Il est difficile de mettre un montant monétaire sur les dépenses du gouvernement kenyan en matière de VIH/SIDA parce que les programmes financés par le gouvernement, dans de nombreux secteurs, touchent directement ou indirectement la maladie et ses conséquences. Le plus récent plan à moyen terme du gouvernement afin de traiter du VIH/SIDA propose un budget de 30,7 millions USD en fonds gouvernementaux, sur cinq ans. Le gouvernement a récemment rapporté au Parlement kenyan qu’il avait alloué 140 millions de shillings, soit environ 1,87 million USD, à des programmes VIH/SIDA pour l’année fiscale en cours et que le Kenya avait reçu des promesses de financement à hauteur de 7,6 milliards de shillings, soit environ 100 millions USD, de différents bailleurs afin de poursuivre, dans les années à venir, le travail sur le SIDA. Une bonne partie de cette aide devra transiter par les organisations non gouvernementales plutôt que par le gouvernement.

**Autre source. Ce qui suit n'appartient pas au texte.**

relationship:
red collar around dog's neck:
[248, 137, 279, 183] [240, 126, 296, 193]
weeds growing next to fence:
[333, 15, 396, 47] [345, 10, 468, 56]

La Banque Mondiale a récemment annoncé un prêt, sous conditions privilégiées, de 50 millions USD sur quatre ans pour combattre le SIDA. L’assistance officielle britannique dans le domaine du VIH/SIDA s’est récemment accrue pour atteindre 550 millions de shillings (7,3 millions USD) pour l’année avec environ 37 millions USD promis pour les cinq années à venir. Alors que les bailleurs étrangers se sont récemment montrés très présents dans le domaine du VIH/SIDA, au cours des dernières années, certains bailleurs et créanciers, notamment le Fonds Monétaire International et la Banque Mondiale, ont retiré leur assistance au Kenya suite à des allégations de corruption et sur la base d’autres préoccupations.